With only six videos, the Instagram account @hococooking currently has over 600 followers. Five of those posts are montages of a student or a group of students, preparing food inside Holloway Commons dining hall from the ingredients available there.
The man behind the Instagram account is Thomas McDonough, a sophomore political science and international affairs major. He started the account over the summer, and several months later, after one of the videos was featured on a couple of other social media pages, the account started rapidly gaining followers.
“One day I was looking around HoCo and I didn’t see anything that really looked interesting, so I had the idea of making a pancake on a panini press,” McDonough said. “At first I figured that was a bad idea, because as I started doing this, the line began forming behind me of people wanting to use the panini press, so I kind of felt bad, but then I realized that a lot of them were actually kind of interested in what I was doing.”
After that, McDonough’s friend suggested recording the process and uploading it to Instagram, and @hococooking was born.
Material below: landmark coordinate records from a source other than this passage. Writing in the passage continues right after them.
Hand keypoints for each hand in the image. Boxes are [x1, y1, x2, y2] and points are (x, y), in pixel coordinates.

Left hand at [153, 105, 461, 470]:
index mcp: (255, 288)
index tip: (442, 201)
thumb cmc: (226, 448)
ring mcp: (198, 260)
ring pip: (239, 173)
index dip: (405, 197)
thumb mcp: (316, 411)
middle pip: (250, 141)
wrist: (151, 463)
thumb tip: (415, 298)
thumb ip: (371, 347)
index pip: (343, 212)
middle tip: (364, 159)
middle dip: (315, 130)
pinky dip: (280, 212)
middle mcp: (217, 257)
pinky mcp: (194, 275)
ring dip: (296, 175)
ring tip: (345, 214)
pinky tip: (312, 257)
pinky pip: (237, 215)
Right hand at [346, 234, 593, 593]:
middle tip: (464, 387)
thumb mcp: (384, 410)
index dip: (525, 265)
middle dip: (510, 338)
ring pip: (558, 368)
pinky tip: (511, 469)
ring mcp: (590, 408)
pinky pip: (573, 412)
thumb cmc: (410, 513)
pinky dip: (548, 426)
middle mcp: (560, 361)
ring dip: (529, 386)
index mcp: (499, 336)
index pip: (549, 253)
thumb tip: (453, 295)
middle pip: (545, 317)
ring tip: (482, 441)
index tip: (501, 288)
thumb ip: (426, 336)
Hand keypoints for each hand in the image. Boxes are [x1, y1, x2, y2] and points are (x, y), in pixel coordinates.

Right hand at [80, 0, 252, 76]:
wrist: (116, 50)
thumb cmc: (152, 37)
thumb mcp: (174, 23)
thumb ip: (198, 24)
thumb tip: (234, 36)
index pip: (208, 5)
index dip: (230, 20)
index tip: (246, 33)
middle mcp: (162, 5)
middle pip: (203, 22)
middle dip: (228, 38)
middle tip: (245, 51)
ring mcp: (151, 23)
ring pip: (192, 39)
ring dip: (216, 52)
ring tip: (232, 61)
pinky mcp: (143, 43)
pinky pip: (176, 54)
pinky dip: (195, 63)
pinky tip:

So far, McDonough has shared his experience making a cake in a cup, the aforementioned panini press pancake, buffalo chicken waffle panini, Krispy Treat dip with waffle crisps and, most recently, garlic bread.
Cooking was not really an interest of McDonough’s until college; assembling meals from limited HoCo ingredients has become sort of a challenge for him.
“I usually just walk around HoCo and look at the ingredients that are available that day and see if anything comes to me,” McDonough said. “If it does, I try to make it happen.”
Usually, a friend helps McDonough record the process; he then edits the footage into a short one-minute clip.
Nothing McDonough has done so far has broken the dining hall rules, and even the employees seem to be entertained by the ingenious cooking process.
“I try to do things respectfully here, understanding the fact that most people here are student employees and I don’t want to make things difficult for them,” McDonough said. “I’ve actually found a lot of encouragement from staff here.”
In fact, one of the employees offered McDonough an opportunity to use the brick pizza oven instead of the panini press for his garlic bread video.
For McDonough, the following became a surprise.
“I really didn’t expect it to get this far; initially, it was about 10 or 20 followers…” McDonough said. “And then, overnight, it just went off the charts and now we’re at 600. I really didn’t expect any of this, but I appreciate the enthusiasm.”
McDonough is not planning to stop at garlic bread. Currently, he has plans for apple pie, eggs benedict, cannolis, mozzarella sticks and flatbread pizza.